▸ **What the task asks**: Since only the total matters, count the lines of these entries containing the word "function" and write that total alone.

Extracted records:
....
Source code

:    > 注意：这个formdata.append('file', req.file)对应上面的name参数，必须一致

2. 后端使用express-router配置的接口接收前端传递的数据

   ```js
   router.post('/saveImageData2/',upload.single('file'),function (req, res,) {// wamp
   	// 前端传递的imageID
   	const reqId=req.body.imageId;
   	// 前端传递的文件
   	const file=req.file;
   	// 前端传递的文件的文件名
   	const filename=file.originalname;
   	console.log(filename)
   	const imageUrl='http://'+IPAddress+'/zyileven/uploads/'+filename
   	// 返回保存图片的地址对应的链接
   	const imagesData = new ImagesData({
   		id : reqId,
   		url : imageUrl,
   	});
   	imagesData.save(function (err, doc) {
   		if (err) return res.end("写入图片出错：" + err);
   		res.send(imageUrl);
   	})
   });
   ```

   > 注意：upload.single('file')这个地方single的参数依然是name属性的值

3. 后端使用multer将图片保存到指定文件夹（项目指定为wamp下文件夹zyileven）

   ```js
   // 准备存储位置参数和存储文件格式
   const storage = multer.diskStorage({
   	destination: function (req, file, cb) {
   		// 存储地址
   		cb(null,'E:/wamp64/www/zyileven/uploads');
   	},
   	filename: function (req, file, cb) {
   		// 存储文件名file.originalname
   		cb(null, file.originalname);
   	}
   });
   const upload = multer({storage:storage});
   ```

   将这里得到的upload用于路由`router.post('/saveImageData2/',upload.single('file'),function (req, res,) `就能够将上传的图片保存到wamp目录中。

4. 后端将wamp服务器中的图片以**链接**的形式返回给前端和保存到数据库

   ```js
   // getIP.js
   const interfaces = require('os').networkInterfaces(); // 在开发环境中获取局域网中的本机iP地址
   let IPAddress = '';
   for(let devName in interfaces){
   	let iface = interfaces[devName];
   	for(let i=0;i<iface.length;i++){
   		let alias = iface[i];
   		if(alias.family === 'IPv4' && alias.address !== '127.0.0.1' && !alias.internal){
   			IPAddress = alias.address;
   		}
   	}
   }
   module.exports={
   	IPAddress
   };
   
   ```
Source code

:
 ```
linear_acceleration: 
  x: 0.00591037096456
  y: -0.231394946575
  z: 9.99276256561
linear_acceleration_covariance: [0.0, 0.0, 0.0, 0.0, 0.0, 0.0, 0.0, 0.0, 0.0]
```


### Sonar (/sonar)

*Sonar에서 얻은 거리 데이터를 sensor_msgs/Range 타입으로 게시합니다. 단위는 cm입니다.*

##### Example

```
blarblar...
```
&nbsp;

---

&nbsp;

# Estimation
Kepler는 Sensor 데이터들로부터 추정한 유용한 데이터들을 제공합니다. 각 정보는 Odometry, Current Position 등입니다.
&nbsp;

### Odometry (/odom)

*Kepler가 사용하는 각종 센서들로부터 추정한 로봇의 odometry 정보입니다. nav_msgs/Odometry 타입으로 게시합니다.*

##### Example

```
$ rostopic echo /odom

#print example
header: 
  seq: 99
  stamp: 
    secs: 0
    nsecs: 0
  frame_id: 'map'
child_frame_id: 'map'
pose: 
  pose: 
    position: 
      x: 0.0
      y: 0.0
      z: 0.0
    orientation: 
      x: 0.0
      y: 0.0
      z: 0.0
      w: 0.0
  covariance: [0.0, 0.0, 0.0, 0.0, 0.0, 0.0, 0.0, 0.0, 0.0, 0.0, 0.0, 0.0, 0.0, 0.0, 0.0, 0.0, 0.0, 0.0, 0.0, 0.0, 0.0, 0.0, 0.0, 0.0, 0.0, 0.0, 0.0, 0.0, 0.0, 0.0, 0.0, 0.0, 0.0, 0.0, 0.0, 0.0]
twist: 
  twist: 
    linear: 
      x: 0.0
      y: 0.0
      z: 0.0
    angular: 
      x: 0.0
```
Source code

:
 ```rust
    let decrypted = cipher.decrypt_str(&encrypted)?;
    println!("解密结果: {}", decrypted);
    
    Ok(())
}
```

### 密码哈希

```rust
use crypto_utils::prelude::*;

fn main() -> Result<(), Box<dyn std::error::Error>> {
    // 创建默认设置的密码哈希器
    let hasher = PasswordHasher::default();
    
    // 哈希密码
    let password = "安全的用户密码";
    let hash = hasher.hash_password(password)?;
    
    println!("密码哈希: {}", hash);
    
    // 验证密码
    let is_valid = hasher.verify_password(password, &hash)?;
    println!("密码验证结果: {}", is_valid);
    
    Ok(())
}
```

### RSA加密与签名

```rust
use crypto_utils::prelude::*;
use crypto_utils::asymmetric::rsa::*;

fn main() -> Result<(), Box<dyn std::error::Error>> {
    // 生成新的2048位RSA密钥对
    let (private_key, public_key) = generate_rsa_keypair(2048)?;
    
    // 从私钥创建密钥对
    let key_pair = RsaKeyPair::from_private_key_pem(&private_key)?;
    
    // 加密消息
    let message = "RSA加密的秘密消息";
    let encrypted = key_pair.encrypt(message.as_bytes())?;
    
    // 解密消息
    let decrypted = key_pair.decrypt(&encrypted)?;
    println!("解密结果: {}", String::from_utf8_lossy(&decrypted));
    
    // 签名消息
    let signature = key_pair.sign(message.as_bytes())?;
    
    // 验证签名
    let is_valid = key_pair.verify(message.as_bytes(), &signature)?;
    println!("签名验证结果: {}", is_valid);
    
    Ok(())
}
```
....
▸ **Answer space**: 5